When you reach a picture, skip it, and retype every line below exactly.

((

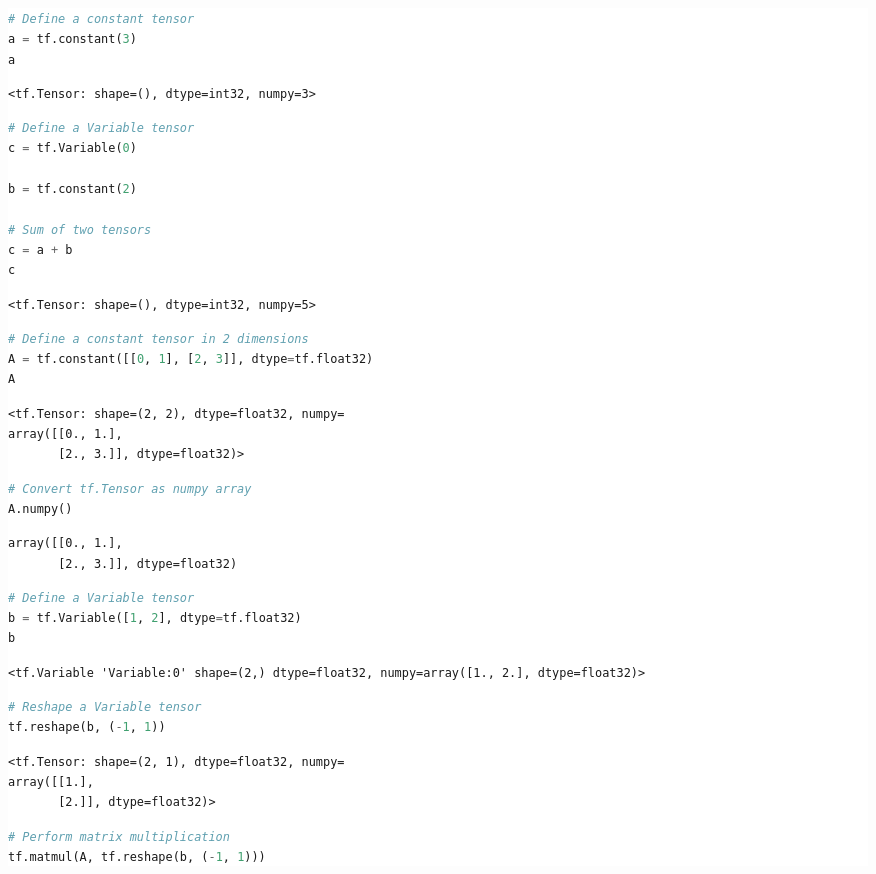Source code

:
```python
# Define a constant tensor
a = tf.constant(3)
a
```

    <tf.Tensor: shape=(), dtype=int32, numpy=3>

```python
# Define a Variable tensor
c = tf.Variable(0)

b = tf.constant(2)

# Sum of two tensors
c = a + b
c
```

    <tf.Tensor: shape=(), dtype=int32, numpy=5>

```python
# Define a constant tensor in 2 dimensions
A = tf.constant([[0, 1], [2, 3]], dtype=tf.float32)
A
```

    <tf.Tensor: shape=(2, 2), dtype=float32, numpy=
    array([[0., 1.],
           [2., 3.]], dtype=float32)>

```python
# Convert tf.Tensor as numpy array
A.numpy()
```

    array([[0., 1.],
           [2., 3.]], dtype=float32)

```python
# Define a Variable tensor
b = tf.Variable([1, 2], dtype=tf.float32)
b
```

    <tf.Variable 'Variable:0' shape=(2,) dtype=float32, numpy=array([1., 2.], dtype=float32)>

```python
# Reshape a Variable tensor
tf.reshape(b, (-1, 1))
```

    <tf.Tensor: shape=(2, 1), dtype=float32, numpy=
    array([[1.],
           [2.]], dtype=float32)>

```python
# Perform matrix multiplication
tf.matmul(A, tf.reshape(b, (-1, 1)))
```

))

Finished task:
Source code

:
```python
# Define a constant tensor
a = tf.constant(3)
a
```

    <tf.Tensor: shape=(), dtype=int32, numpy=3>

```python
# Define a Variable tensor
c = tf.Variable(0)

b = tf.constant(2)

# Sum of two tensors
c = a + b
c
```

    <tf.Tensor: shape=(), dtype=int32, numpy=5>

```python
# Define a constant tensor in 2 dimensions
A = tf.constant([[0, 1], [2, 3]], dtype=tf.float32)
A
```

    <tf.Tensor: shape=(2, 2), dtype=float32, numpy=
    array([[0., 1.],
           [2., 3.]], dtype=float32)>

```python
# Convert tf.Tensor as numpy array
A.numpy()
```

    array([[0., 1.],
           [2., 3.]], dtype=float32)

```python
# Define a Variable tensor
b = tf.Variable([1, 2], dtype=tf.float32)
b
```

    <tf.Variable 'Variable:0' shape=(2,) dtype=float32, numpy=array([1., 2.], dtype=float32)>

```python
# Reshape a Variable tensor
tf.reshape(b, (-1, 1))
```

    <tf.Tensor: shape=(2, 1), dtype=float32, numpy=
    array([[1.],
           [2.]], dtype=float32)>

```python
# Perform matrix multiplication
tf.matmul(A, tf.reshape(b, (-1, 1)))
```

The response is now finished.